Study questions -
1 – Please reproduce, word for word, the part of the forum thread on smear tests that opens with the words containing "Elsie2791 · 24/01/2018" and closes with "test is useless.".
2 – According to the forum thread on smear tests, why aren't smear tests offered to women under 25?

Start of Extract provided

Because we are talking about preventive medicine. All preventive medicine has some benefits and some risks.

For me the benefits (small chance of avoiding illness or prolonging life) do not outweigh the risks (much larger chance of taking a medicine/having a treatment that will not benefit me at all).

I do use some preventive medicine - I have a flu jab annually. That's because a flu jab literally takes seconds, and has only very minor, if any, adverse effects. I am so far from being a tin foil hat conspiracy theorist I positively love my flu jab, that lessens my chance of getting flu, a horrible illness I've already had twice in my life. Chances are I won't catch flu, but the point is the risks with a flu jab are negligible so benefit outweighs risk for me.

I'd never tell a woman not to have a smear test, or a mammogram, or anyone not to take statins. But I choose not to do these things myself. All I'm saying is understand the benefits and risks before you have any medical treatment.

And emotional blackmail using dying women is not a good look.

Vicxy · 24/01/2018 22:39

I also wonder about being medicated for it. Its tempting, My doctor has never offered that though bu apparently a few of my friends are given diazapam or something like that for their smears. I would prefer that but am unsure how to ask tbh

TheSmallClangerWhistlesAgain · 24/01/2018 22:46

I've tried diazepam to no avail, although stumbling about giggling afterwards, while still off my face on a high dose of Valium, was quite amusing.

Elsie2791 · 24/01/2018 23:09

I just caught up with this from the Independent - and unfortunately the MP shows the depth of confusion over this subject.

www.independent.co.uk/voices/theresa-may-smear-tests-pmqs-cervical-cancer-screening-nhs-womens-bodies-health-a8175846.html

The 25 year old woman who tragically died did NOT need a smear test, she needed a gp who listened to her and referred her appropriately for investigations. Smear tests are not offered to under 25 year olds because in this age group there are so many cell abnormalities that would resolve themselves spontaneously, the test is useless.

However under 25 year olds can , very rarely, get cervical cancer or pre cancerous cell mutations - Jade Goody was first treated for abnormal cells aged 15. The answer however is not to extend smear testing to under 25s, it's to stop GPs fobbing off women who go to them with actual symptoms that need investigating. One problem is that GPs are so underfunded these days that they're very reluctant to refer anyone, though we can't really say what happened in this case. But the answer was never a smear test, which many people don't seem to understand is a screening test for asymptomatic women, not a test for cancer.

BettyBooJustDoinTheDoo · 25/01/2018 01:48

Hear hear U2 the pressure on women to have mamograms is immense and after reading the Cochrane report I too decided not to have a mammogram, however it’s not something I dare say out loud to any of my female friends, they would be utterly horrified at my decision I have done a huge amount of reading on the pros and cons of mammograms and my decision is an informed one, if I have symptoms I would get them investigated straight away of course, my doctor is none to pleased with my decision either.

End of Extract provided
Start of Entries supplied

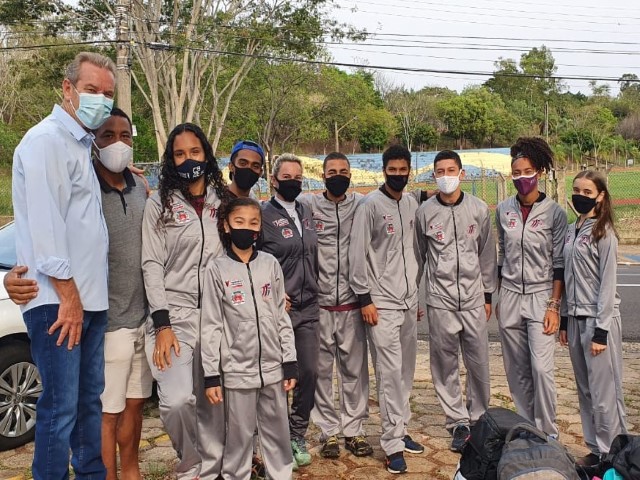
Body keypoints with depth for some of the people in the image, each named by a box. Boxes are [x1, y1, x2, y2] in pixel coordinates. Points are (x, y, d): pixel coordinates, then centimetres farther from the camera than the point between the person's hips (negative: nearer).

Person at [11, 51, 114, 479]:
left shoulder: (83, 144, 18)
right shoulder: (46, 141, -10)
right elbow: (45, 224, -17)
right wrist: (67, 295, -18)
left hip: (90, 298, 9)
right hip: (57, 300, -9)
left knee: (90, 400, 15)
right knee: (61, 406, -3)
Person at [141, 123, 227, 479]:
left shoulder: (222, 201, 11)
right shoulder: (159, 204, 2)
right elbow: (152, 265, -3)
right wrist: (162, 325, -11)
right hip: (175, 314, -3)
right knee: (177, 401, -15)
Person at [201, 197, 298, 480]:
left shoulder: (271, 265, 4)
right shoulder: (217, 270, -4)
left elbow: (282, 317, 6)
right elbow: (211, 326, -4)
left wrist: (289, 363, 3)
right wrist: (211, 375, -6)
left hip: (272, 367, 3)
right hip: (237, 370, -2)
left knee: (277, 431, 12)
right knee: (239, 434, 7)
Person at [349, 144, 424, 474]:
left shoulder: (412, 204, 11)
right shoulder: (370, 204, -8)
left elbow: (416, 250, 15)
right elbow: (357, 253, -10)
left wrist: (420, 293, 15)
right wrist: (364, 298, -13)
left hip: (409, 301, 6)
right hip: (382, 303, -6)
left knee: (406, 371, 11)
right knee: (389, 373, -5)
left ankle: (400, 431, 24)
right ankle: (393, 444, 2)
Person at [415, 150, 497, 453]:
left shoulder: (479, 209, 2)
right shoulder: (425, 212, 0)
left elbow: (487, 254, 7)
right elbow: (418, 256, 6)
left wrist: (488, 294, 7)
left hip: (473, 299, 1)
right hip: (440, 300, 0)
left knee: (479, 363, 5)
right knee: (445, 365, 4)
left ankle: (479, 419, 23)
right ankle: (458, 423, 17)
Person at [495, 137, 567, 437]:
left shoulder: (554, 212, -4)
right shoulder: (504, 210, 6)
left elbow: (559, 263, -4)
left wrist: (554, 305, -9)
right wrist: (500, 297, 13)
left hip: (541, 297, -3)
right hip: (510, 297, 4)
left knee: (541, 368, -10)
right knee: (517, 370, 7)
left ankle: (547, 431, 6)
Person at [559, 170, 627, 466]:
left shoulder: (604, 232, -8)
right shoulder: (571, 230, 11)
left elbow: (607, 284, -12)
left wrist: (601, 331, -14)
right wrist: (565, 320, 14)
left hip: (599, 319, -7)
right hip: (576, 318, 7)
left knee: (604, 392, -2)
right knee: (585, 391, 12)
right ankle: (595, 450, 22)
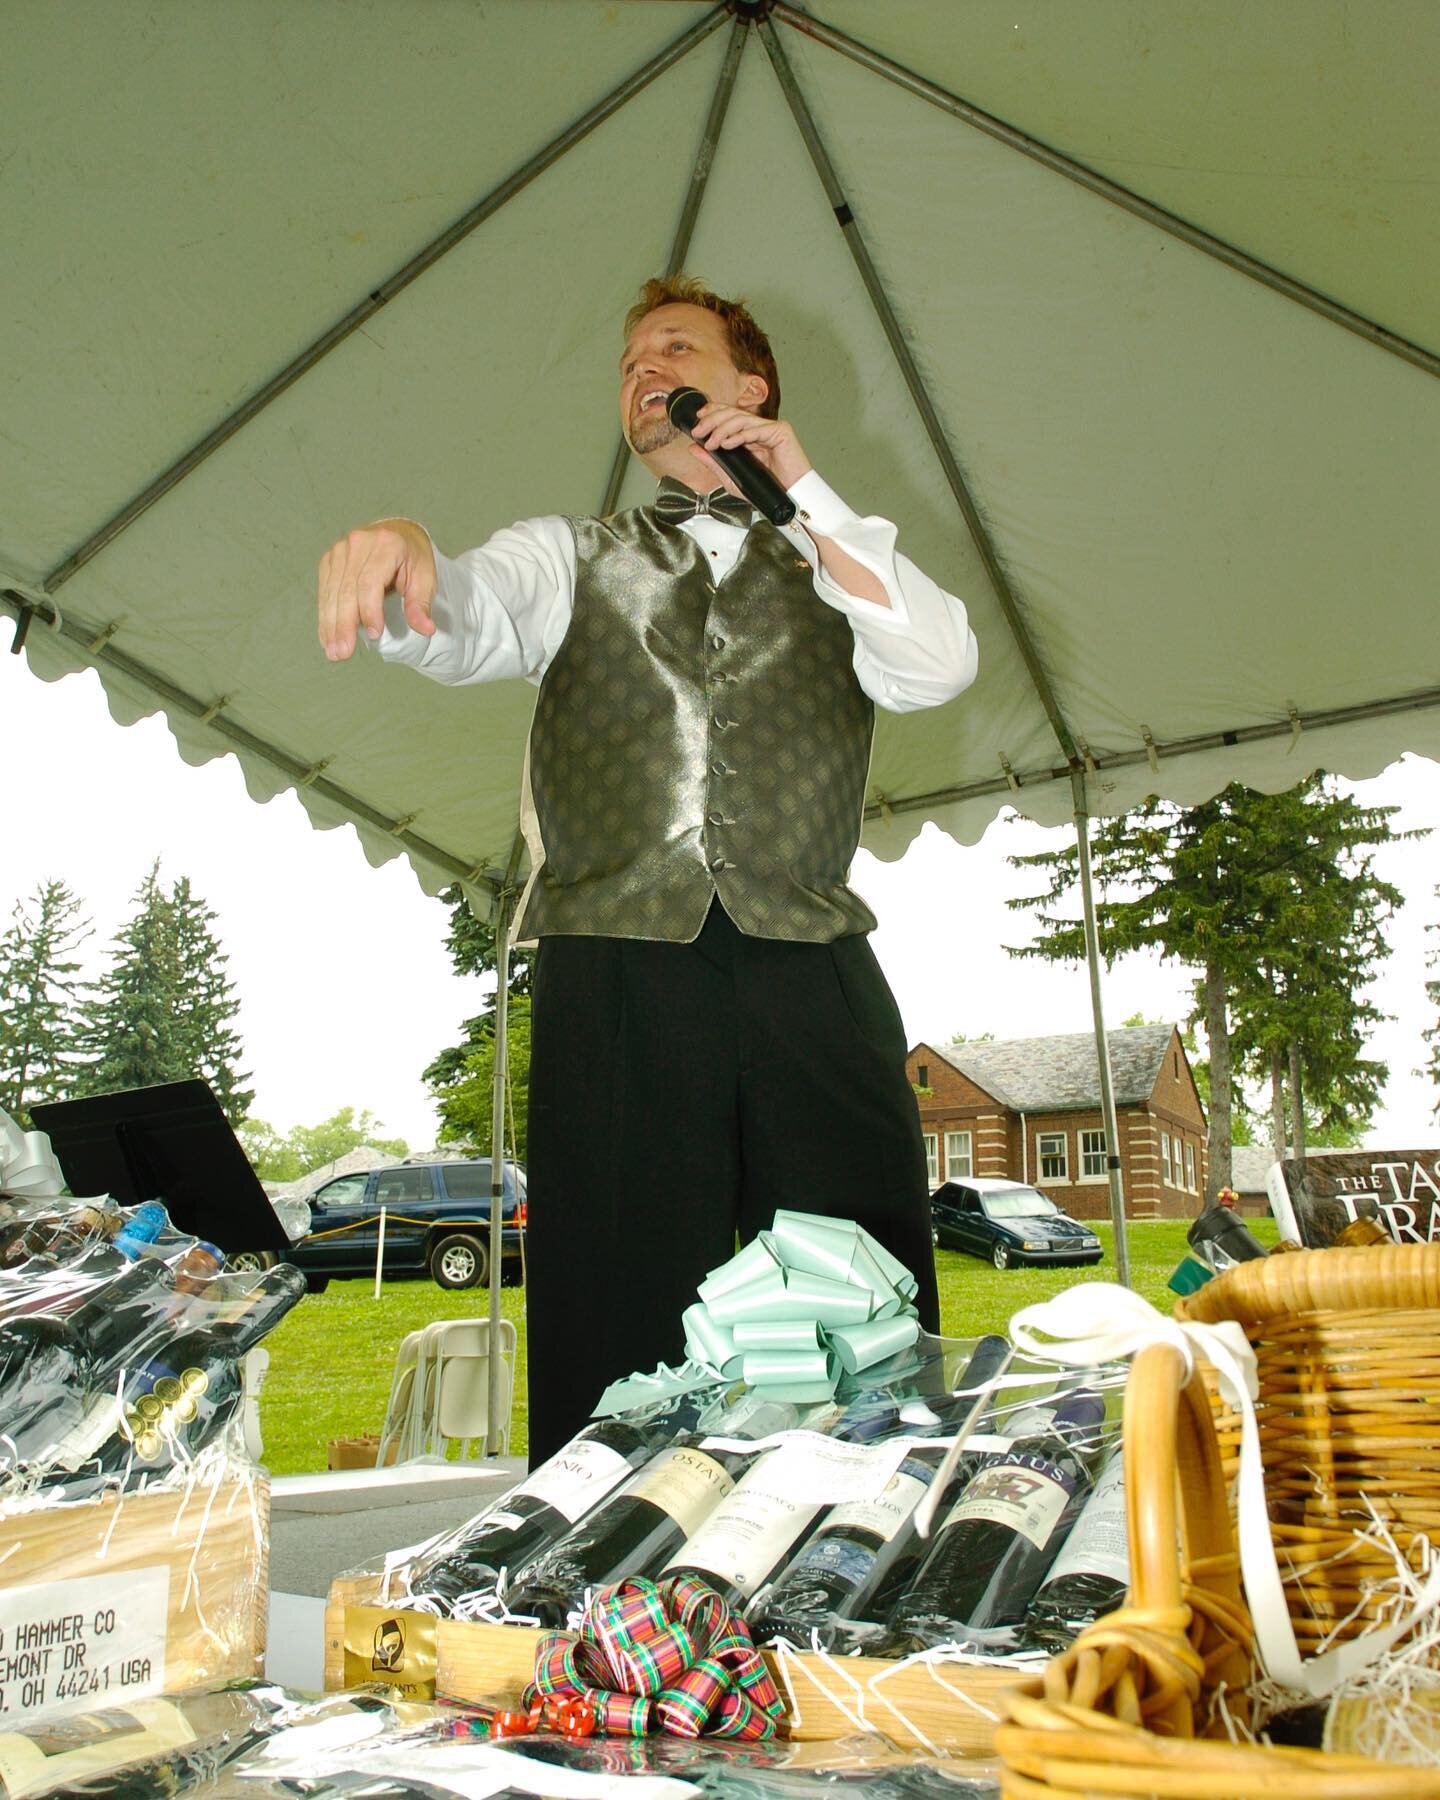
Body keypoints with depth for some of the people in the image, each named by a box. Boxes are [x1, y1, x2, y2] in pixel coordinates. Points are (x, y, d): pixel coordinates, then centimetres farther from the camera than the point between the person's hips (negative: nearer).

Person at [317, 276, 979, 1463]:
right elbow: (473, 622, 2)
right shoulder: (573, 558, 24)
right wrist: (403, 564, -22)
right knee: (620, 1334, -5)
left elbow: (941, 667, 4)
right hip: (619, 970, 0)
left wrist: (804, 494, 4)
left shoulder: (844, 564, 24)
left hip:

End of Entries supplied

Task-by-task solutions -
1 –
Elsie2791 · 24/01/2018 23:09

I just caught up with this from the Independent - and unfortunately the MP shows the depth of confusion over this subject.

www.independent.co.uk/voices/theresa-may-smear-tests-pmqs-cervical-cancer-screening-nhs-womens-bodies-health-a8175846.html

The 25 year old woman who tragically died did NOT need a smear test, she needed a gp who listened to her and referred her appropriately for investigations. Smear tests are not offered to under 25 year olds because in this age group there are so many cell abnormalities that would resolve themselves spontaneously, the test is useless.

2 – In that age group there are so many cell abnormalities that would resolve themselves spontaneously that the test is useless.